放射線医学総合研究所重粒子医科学センター病院治療課第1治療室医長の今井礼子氏らの解析の結果、1996~2011年に重粒子線治療を受けた切除不能な脊椎肉腫47症例(48病巣)において、重粒子線治療によって良好な腫瘍制御率、生存率が得られることがわかった。
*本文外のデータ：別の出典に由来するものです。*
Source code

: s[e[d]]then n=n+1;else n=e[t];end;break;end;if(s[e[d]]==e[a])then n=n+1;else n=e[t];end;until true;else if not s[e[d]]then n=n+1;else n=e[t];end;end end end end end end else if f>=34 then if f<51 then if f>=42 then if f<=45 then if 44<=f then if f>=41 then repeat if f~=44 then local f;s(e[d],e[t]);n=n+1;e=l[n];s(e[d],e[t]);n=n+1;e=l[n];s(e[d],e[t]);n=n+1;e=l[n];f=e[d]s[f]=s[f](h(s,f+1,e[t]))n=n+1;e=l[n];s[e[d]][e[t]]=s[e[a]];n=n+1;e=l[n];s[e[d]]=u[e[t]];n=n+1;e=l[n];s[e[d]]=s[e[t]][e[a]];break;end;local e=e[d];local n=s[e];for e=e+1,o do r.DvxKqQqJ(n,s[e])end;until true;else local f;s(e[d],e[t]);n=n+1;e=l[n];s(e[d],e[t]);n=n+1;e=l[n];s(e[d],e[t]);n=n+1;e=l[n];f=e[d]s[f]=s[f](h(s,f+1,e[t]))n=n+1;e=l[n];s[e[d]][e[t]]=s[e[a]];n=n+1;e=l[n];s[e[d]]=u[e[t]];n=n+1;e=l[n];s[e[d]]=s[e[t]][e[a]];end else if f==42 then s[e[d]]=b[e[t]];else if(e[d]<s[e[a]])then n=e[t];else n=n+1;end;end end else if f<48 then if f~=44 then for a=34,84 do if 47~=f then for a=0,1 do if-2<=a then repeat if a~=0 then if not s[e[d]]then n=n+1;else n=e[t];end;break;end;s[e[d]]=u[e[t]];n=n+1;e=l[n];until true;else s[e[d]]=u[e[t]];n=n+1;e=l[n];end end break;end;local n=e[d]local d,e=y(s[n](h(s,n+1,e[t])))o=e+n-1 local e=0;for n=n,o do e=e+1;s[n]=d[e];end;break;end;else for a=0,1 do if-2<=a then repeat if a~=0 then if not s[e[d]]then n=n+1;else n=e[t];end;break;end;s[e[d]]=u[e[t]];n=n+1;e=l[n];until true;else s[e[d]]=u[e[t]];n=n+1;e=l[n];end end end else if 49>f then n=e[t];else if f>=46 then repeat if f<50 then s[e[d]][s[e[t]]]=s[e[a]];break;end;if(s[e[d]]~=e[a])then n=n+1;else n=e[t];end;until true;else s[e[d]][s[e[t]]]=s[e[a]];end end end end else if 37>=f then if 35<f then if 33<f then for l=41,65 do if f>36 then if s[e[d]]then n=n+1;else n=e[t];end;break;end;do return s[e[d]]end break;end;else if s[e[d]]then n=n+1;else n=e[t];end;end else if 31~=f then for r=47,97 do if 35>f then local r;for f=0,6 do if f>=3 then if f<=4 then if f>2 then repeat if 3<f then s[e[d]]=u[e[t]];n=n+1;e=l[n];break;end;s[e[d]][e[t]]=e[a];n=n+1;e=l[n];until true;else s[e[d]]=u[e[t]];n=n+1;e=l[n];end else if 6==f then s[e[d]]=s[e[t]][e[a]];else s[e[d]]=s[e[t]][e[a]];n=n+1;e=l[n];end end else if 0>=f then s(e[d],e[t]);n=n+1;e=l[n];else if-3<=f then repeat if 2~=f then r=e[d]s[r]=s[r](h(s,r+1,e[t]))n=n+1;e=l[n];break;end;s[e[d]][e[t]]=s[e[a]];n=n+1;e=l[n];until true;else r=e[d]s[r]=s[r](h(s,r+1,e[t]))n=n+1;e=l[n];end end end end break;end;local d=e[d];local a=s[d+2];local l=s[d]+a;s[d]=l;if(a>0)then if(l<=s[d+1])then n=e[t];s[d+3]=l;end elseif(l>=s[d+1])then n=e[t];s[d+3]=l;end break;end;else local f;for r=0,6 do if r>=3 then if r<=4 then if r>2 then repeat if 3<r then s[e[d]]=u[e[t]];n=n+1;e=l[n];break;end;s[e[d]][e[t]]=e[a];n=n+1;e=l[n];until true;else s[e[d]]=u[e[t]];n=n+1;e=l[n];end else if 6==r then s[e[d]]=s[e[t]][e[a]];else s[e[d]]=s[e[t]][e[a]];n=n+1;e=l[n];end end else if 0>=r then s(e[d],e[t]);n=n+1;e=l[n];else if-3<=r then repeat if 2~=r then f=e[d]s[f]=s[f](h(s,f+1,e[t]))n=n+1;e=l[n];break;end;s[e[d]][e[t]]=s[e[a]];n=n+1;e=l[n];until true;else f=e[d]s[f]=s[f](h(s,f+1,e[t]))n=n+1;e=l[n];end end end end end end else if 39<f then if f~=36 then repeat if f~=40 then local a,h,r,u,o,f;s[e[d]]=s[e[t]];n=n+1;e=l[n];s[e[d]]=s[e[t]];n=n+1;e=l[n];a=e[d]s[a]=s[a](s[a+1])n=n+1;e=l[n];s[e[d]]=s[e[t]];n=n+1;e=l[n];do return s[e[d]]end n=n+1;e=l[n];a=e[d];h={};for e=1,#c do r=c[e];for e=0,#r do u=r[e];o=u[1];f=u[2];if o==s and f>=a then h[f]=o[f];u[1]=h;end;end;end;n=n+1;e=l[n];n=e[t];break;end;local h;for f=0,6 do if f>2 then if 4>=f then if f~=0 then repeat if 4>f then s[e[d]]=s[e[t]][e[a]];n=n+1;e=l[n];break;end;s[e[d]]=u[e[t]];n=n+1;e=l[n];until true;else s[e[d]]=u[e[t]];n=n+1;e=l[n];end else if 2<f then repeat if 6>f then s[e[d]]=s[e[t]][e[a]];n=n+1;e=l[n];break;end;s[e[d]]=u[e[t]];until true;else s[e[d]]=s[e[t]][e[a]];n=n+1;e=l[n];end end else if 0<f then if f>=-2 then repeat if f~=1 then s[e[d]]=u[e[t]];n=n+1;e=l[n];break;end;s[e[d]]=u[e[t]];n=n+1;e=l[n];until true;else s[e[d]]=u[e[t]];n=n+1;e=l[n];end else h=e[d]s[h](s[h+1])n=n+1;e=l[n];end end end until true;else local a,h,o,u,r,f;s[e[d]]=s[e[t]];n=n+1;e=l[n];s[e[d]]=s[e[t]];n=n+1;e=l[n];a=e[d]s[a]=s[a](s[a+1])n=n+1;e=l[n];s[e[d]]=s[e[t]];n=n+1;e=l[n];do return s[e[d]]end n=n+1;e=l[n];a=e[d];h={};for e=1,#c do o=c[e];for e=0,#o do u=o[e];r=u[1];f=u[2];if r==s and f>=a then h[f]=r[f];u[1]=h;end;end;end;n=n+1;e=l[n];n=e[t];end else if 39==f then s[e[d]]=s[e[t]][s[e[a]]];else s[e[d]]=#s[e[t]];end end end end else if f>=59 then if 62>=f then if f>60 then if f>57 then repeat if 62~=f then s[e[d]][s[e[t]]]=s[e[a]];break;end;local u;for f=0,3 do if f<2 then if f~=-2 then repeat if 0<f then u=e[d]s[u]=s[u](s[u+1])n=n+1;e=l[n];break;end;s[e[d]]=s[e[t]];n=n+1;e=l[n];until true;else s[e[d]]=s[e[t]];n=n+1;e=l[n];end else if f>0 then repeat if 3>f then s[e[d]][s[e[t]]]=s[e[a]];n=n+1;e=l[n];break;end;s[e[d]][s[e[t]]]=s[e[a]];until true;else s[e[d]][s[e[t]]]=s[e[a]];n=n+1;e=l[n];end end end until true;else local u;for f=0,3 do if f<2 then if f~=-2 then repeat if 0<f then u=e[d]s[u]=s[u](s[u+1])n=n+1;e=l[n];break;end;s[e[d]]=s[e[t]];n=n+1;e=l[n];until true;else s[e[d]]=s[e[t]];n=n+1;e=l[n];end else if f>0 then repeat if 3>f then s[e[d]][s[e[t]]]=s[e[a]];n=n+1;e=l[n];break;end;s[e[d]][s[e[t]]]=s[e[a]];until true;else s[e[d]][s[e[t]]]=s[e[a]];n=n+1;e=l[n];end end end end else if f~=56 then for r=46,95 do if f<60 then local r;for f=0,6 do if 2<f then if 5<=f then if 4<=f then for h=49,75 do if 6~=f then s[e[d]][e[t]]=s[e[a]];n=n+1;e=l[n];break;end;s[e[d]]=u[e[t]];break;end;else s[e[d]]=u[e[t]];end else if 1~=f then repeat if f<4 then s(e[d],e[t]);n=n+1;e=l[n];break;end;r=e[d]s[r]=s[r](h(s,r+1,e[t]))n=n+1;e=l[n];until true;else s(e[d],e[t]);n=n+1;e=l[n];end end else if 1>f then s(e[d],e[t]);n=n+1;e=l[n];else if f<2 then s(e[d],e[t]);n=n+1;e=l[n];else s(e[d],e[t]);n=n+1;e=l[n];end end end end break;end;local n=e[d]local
今回の調査では、重粒子線治療の有効性および安全性を評価するために、切除不能な脊椎肉腫症例に対する治療成績と副作用について解析。その結果、治療してから5年目までに、重粒子線治療を行った場所にがんが再発しなかった割合(5年局所制御率)は79%、治療してからの5年生存率は52%だった。今まで切除できなかった症例は、がんが大きくなったり、転移を生じたりするので長期間の生存は期待できなかったことから、非常に良い成績といえる。特に腫瘍の大きさが100cm3未満(約直径6cm未満)であった15例は再発しなかった。
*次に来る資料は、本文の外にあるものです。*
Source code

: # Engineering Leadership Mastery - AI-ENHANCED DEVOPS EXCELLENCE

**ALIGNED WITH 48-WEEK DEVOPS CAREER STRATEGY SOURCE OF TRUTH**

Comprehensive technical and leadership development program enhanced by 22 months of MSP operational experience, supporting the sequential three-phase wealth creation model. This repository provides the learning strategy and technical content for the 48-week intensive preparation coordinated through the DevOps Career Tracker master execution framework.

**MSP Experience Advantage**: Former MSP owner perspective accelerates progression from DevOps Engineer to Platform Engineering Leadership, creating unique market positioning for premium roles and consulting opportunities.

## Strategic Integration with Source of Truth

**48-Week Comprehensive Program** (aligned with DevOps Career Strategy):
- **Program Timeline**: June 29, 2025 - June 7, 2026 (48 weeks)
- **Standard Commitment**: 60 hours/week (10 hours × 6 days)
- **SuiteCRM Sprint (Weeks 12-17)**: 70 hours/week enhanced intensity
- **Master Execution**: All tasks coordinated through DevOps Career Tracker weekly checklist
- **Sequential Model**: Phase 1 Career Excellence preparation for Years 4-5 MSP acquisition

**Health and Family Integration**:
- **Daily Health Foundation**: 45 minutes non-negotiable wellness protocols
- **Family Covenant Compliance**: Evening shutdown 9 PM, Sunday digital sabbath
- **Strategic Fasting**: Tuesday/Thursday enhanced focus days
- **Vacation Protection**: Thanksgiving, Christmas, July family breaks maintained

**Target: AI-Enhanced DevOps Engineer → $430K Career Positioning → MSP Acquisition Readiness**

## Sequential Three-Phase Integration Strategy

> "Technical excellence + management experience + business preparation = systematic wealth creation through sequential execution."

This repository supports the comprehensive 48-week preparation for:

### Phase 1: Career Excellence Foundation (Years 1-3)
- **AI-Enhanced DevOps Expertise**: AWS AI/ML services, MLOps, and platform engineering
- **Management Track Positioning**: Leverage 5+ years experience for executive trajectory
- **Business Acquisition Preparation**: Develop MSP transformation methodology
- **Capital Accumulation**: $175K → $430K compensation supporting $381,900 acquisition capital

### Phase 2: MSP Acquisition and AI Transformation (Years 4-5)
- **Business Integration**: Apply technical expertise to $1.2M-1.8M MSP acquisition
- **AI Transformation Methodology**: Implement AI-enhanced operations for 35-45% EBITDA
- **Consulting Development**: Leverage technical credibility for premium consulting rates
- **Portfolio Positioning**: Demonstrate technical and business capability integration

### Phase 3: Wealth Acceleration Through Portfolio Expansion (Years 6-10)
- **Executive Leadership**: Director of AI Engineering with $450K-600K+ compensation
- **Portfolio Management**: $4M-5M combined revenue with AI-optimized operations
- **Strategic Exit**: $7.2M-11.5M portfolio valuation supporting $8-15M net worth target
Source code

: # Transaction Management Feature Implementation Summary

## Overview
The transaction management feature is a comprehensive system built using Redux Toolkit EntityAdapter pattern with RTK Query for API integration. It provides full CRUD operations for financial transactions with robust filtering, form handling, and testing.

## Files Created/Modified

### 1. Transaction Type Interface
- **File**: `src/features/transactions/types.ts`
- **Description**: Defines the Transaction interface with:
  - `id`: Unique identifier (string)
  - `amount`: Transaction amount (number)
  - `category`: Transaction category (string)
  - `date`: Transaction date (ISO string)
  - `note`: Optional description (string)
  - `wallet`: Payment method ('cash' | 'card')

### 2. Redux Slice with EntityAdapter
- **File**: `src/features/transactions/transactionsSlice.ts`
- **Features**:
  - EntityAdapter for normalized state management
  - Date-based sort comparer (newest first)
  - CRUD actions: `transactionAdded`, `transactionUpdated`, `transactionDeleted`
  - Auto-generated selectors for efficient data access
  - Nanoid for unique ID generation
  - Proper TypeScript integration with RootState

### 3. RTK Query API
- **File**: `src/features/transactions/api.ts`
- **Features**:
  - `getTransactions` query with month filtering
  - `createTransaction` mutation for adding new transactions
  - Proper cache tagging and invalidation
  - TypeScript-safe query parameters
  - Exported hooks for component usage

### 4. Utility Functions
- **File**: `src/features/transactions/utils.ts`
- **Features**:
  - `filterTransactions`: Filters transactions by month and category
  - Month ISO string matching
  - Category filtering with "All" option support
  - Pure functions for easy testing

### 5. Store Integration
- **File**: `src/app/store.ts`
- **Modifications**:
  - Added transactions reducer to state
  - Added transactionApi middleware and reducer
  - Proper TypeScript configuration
治療後の副作用については、重度の皮膚炎が1例、脊髄炎が1例を生じたが、生命にかかわる重篤なものは起こらなかった。また、7例は照射した脊椎の圧迫骨折により外科的手術が行われ、その後症状は改善した。最も近い時期に受診された時点で、28例の生存例のうち22例は、杖なしで歩くことができている。
この成果は重粒子線治療が、切除不能な脊椎肉腫に対する有望な治療の選択肢となることを示している。